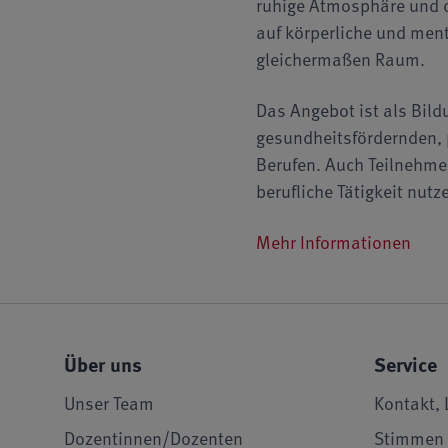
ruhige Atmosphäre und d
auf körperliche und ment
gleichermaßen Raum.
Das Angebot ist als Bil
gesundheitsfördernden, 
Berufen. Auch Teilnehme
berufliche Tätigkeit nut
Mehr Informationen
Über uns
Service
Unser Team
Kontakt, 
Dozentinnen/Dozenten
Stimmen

● ● ● ● ● ● ●

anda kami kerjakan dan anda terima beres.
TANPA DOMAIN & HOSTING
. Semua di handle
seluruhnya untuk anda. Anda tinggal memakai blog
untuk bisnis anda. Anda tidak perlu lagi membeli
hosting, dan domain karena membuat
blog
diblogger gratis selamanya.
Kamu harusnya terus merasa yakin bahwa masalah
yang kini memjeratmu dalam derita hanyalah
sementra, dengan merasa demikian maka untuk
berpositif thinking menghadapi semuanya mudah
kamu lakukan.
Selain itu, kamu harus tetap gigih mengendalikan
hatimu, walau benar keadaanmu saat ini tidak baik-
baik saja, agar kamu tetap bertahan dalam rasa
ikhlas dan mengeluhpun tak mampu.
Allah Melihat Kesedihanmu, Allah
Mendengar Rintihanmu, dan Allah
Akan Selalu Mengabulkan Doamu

● ● ● ● ● ● ●

→ **Problem details**
A single number is required: the count of lines in the material above that contain the word "baik".

→ **Problem solution**
2